What is needed
Below are the records; copy exactly the stretch from the line containing "camera_right=-25 camera_up=0" through the line containing "change=missing; old=brown shoe;", both ends included, and nothing else.

Exercise data
-- Opening Marker --
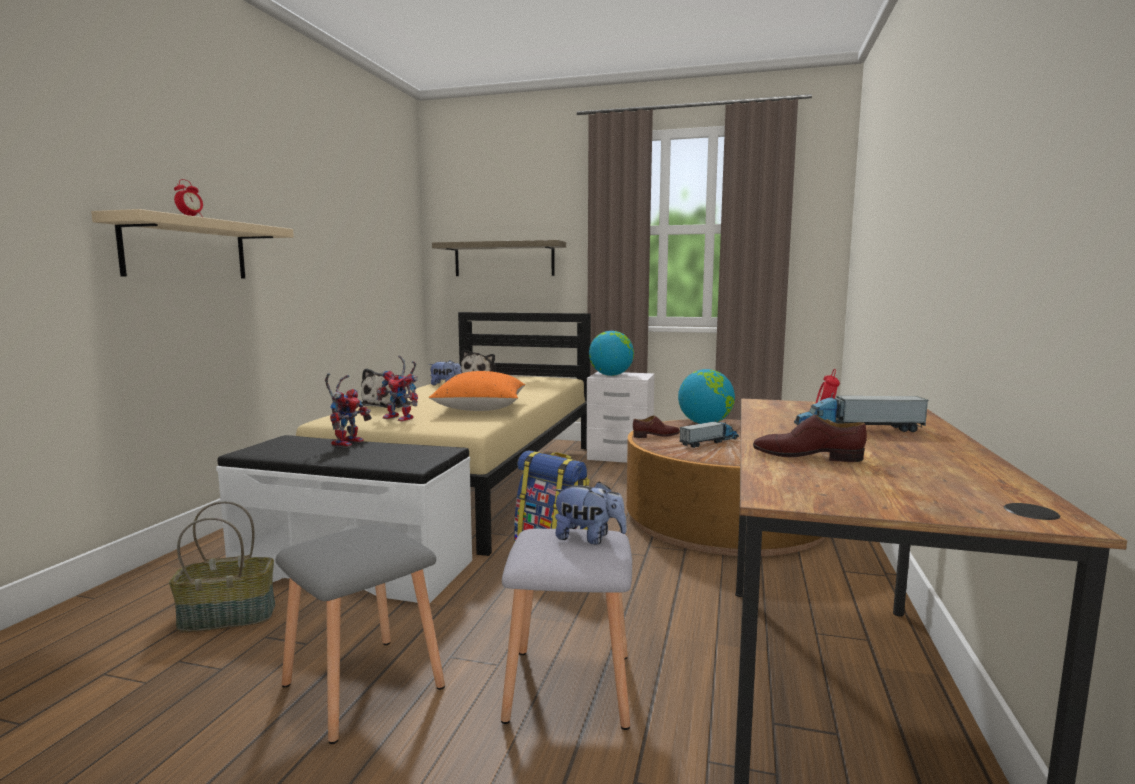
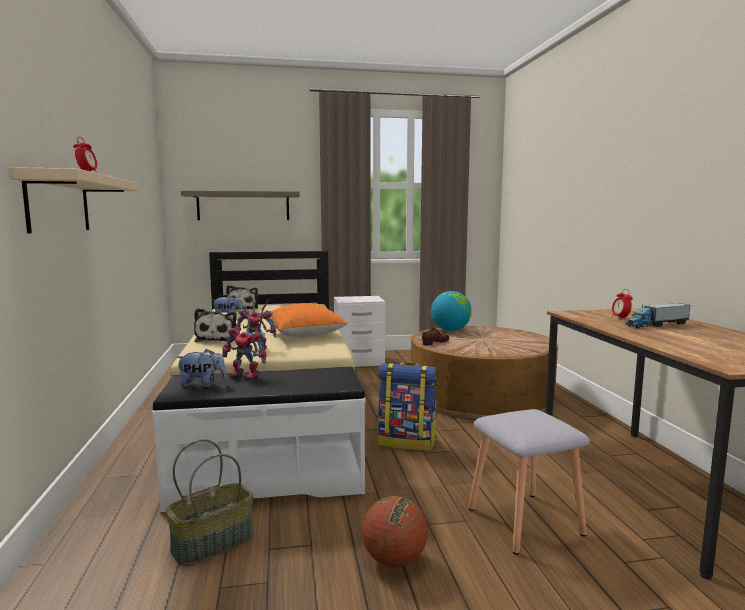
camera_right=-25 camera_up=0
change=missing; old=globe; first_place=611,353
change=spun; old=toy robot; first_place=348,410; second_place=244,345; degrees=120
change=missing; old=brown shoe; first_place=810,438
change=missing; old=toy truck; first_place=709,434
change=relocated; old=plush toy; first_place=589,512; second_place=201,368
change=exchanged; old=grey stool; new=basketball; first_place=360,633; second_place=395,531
-- Closing Marker --
-- Opening Marker --
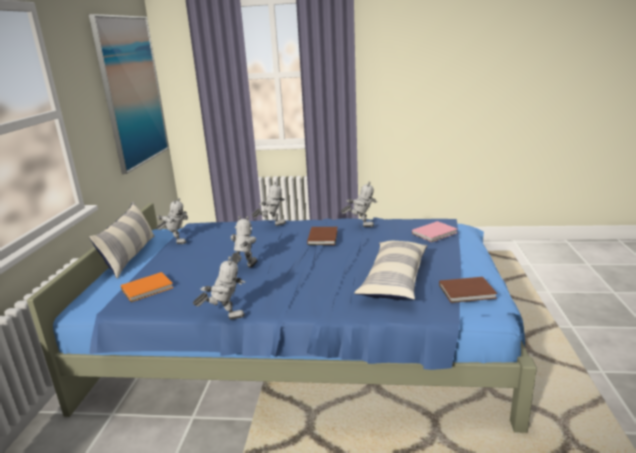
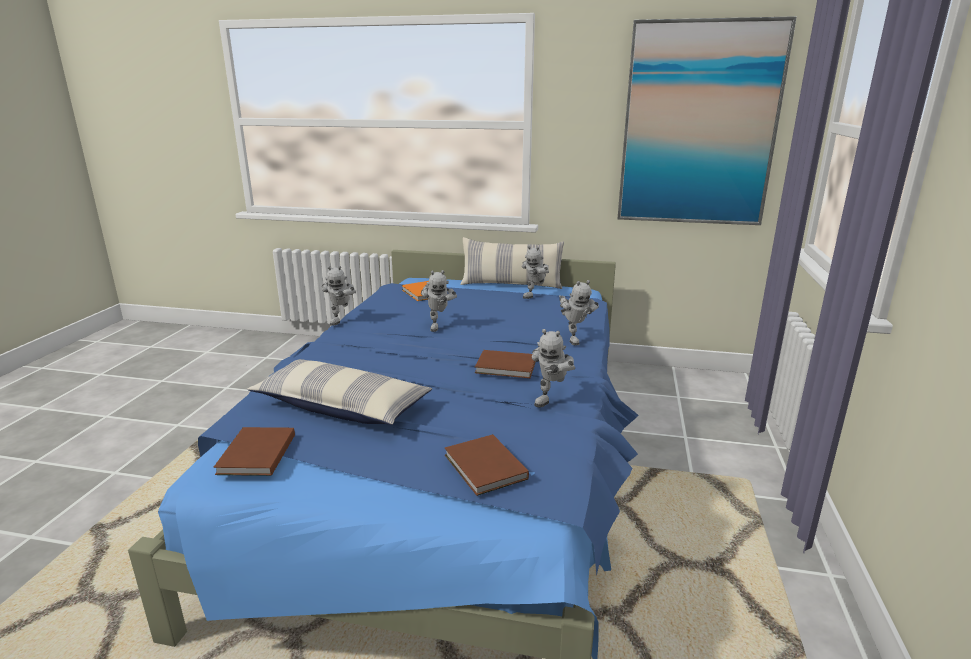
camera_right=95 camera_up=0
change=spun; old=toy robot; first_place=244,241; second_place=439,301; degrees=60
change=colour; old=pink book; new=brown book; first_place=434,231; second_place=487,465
-- Closing Marker --
Output below
camera_right=-25 camera_up=0
change=missing; old=globe; first_place=611,353
change=spun; old=toy robot; first_place=348,410; second_place=244,345; degrees=120
change=missing; old=brown shoe; first_place=810,438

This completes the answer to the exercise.